# looking for Taiji and Xing Yi Students in the St.louis area



## baji (Aug 23, 2016)

Does anyone in st.louis mo want to learn Yang style taiji quan and Xing yi Quan. I also teach weapons practice as well. I have been studying under a 6th duan master for 12 years and also trained karate and judo FYI.
classes are free in Wilmore park on Sunday's and my  backyard in the afternoon. please let me know if anyone is interested. I am not an expert and am just wanting some people to train with me. I have much experience in Shanxi and Hebei style Xing Yi as well.


----------



## ST1Doppelganger (Aug 23, 2016)

baji said:


> Does anyone in st.louis mo want to learn Yang style taiji quan and Xing yi Quan. I also teach weapons practice as well. I have been studying under a 6th duan master for 12 years and also trained karate and judo FYI.
> classes are free in Wilmore park on Sunday's and my  backyard in the afternoon. please let me know if anyone is interested. I am not an expert and am just wanting some people to train with me. I have much experience in Shanxi and Hebei style Xing Yi as well.


Too far away from me but all styles I'd enjoy training in. Good luck on finding training partners. 

Sent from my ONEPLUS A3000 using Tapatalk


----------



## Xue Sheng (Aug 23, 2016)

baji said:


> Does anyone in st.louis mo want to learn Yang style taiji quan and Xing yi Quan. I also teach weapons practice as well. I have been studying under a 6th duan master for 12 years and also trained karate and judo FYI.
> classes are free in Wilmore park on Sunday's and my  backyard in the afternoon. please let me know if anyone is interested. I am not an expert and am just wanting some people to train with me. I have much experience in Shanxi and Hebei style Xing Yi as well.

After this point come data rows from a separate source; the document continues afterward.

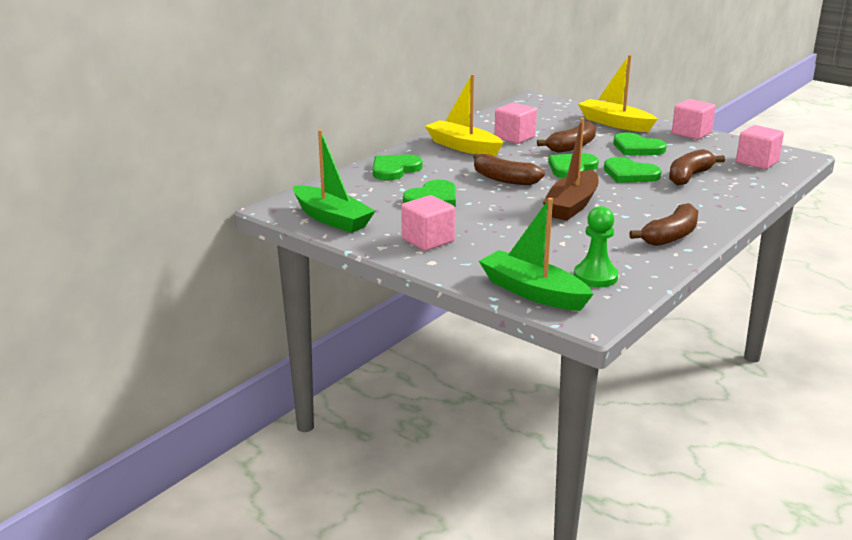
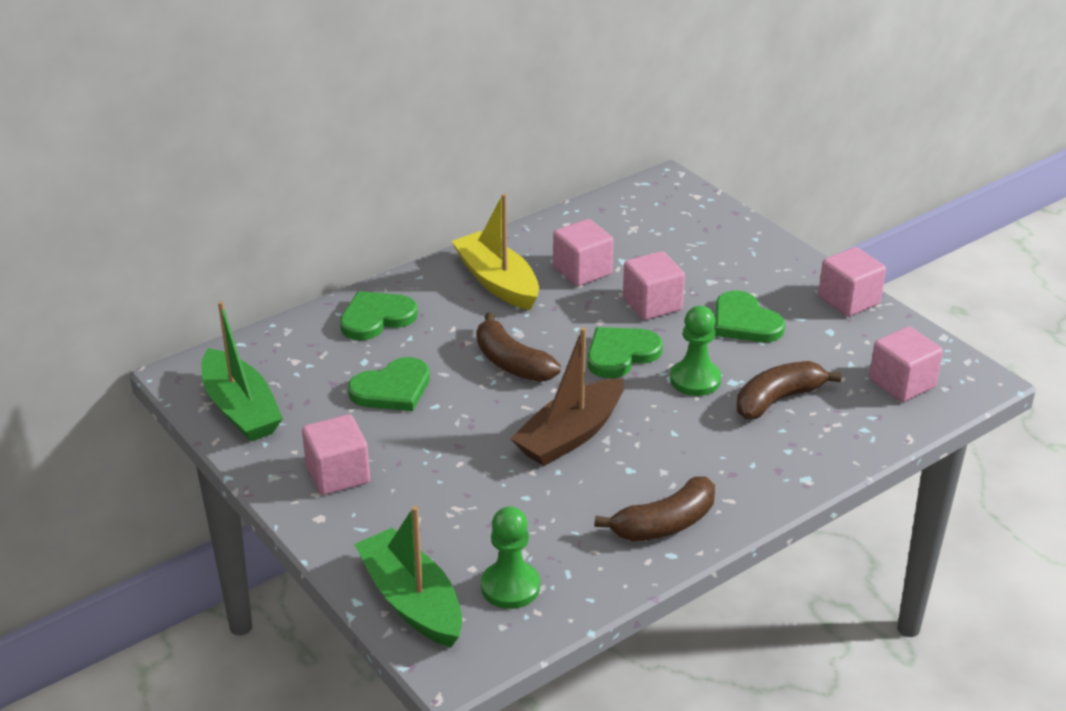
camera: 15 degrees right, 10 degrees up
(572, 146) = (652, 304): brown banana -> pink cube
(615, 123) = (749, 259): yellow boat -> none
(629, 174) = (695, 380): green heart -> green pawn

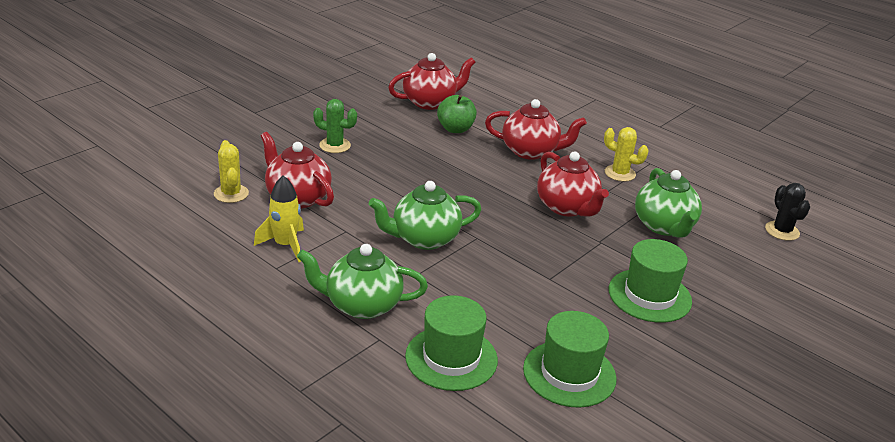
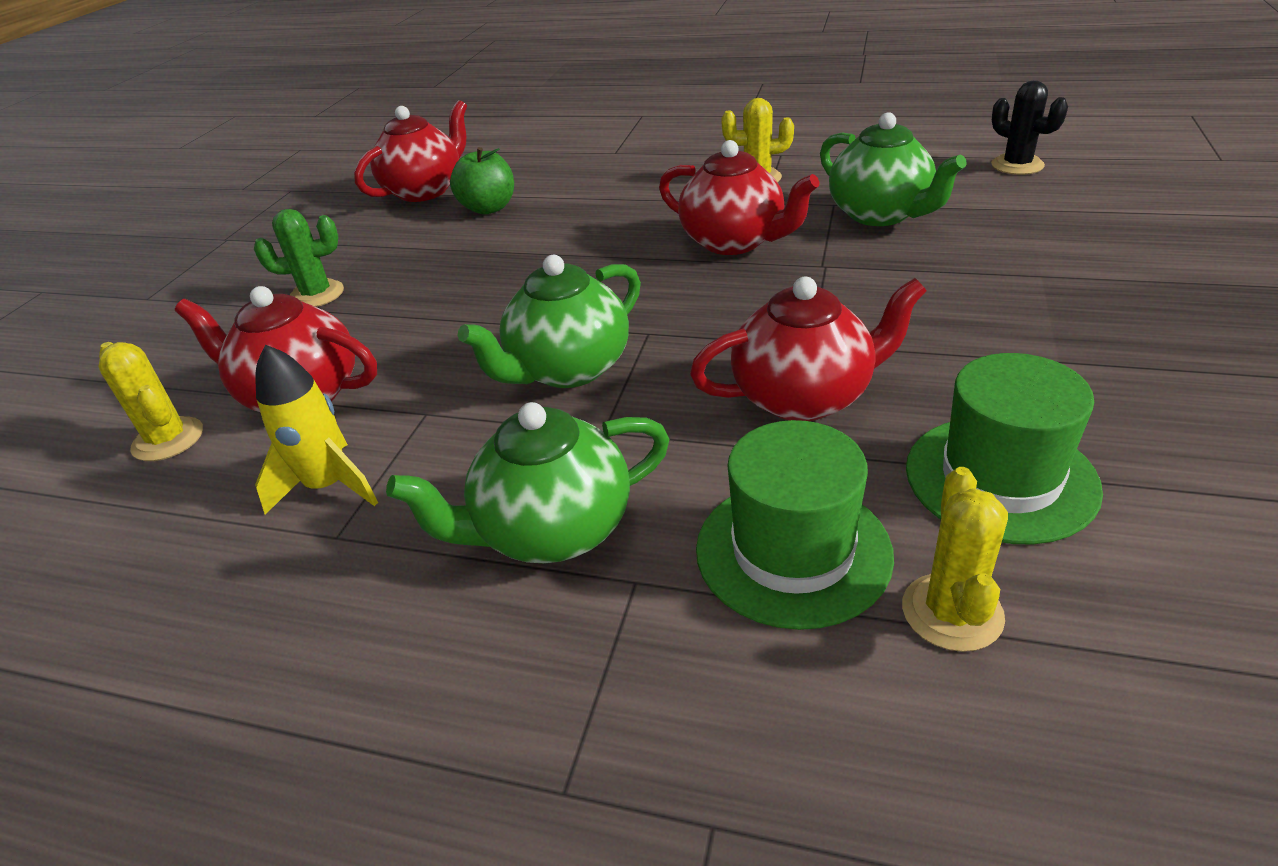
camera: 20 degrees left, 5 degrees up
(491, 407) = (952, 612): none -> yellow cactus
(530, 151) = (617, 196): red teapot -> red teapot (804, 397)
(649, 295) = (967, 305): green hat -> none

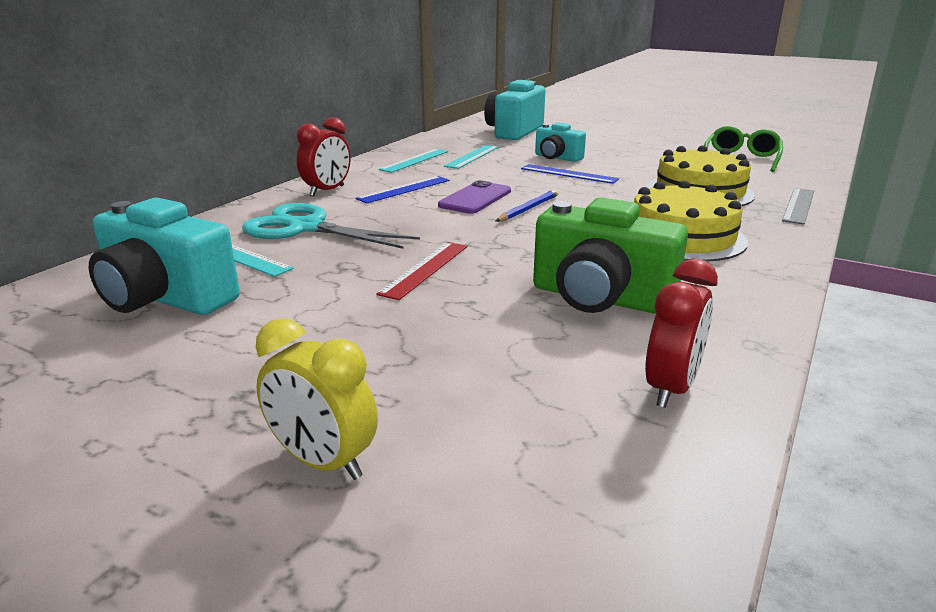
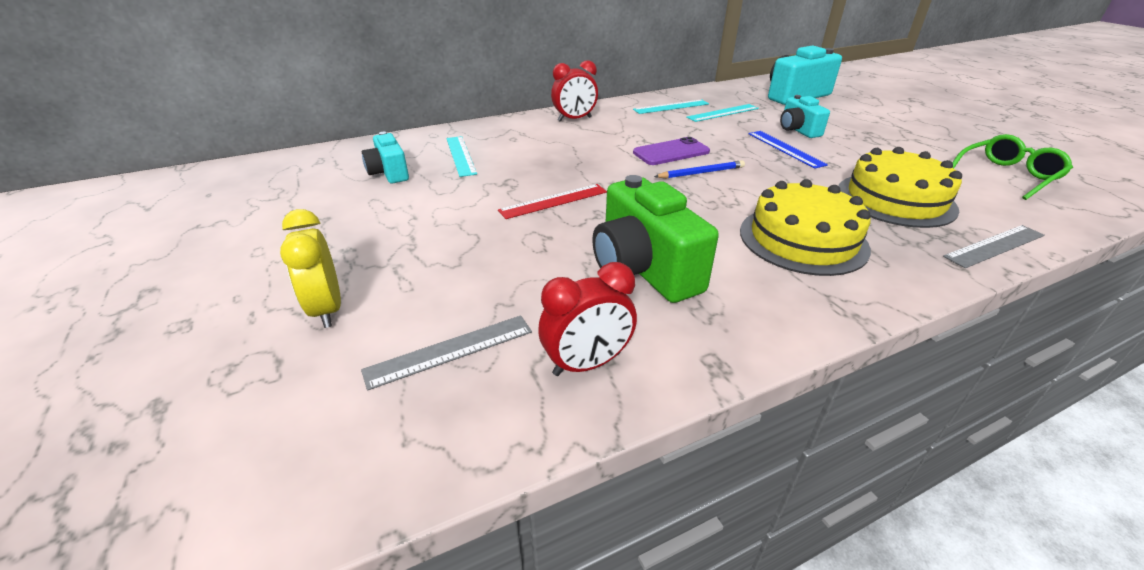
camera: 35 degrees right, 10 degrees up
(165, 298) = (389, 173): turquoise camera -> turquoise camera, size x0.59
(306, 228) = (523, 145): turquoise scissors -> none
(404, 189) = (628, 131): blue ruler -> none
(535, 435) = (450, 351): none -> grey ruler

I too am too far away, and I hope you have more luck than I had trying to get a Xingyiquan group together, I'm Hebei style and in my area, Xingyi is a hard sell.

I'm also Yang Taijiquan, but I am not teaching at the moment, but I do wish you luck in getting a group together


----------



## Pnoble (Apr 9, 2017)

I'm interested in coming by. What time do you practice on Sunday?


----------



## wingchun100 (Apr 28, 2017)

baji said:


> Does anyone in st.louis mo want to learn Yang style taiji quan and Xing yi Quan. I also teach weapons practice as well. I have been studying under a 6th duan master for 12 years and also trained karate and judo FYI.
> classes are free in Wilmore park on Sunday's and my  backyard in the afternoon. please let me know if anyone is interested. I am not an expert and am just wanting some people to train with me. I have much experience in Shanxi and Hebei style Xing Yi as well.


 
Welcome to the board!


----------



## Pnoble (May 23, 2017)

thanks!


----------



## darkwind5 (Mar 15, 2019)

baji said:


> Does anyone in st.louis mo want to learn Yang style taiji quan and Xing yi Quan. I also teach weapons practice as well. I have been studying under a 6th duan master for 12 years and also trained karate and judo FYI.
> classes are free in Wilmore park on Sunday's and my  backyard in the afternoon. please let me know if anyone is interested. I am not an expert and am just wanting some people to train with me. I have much experience in Shanxi and Hebei style Xing Yi as well.


Are you still doing this?  I'd love to come by and check it out.


----------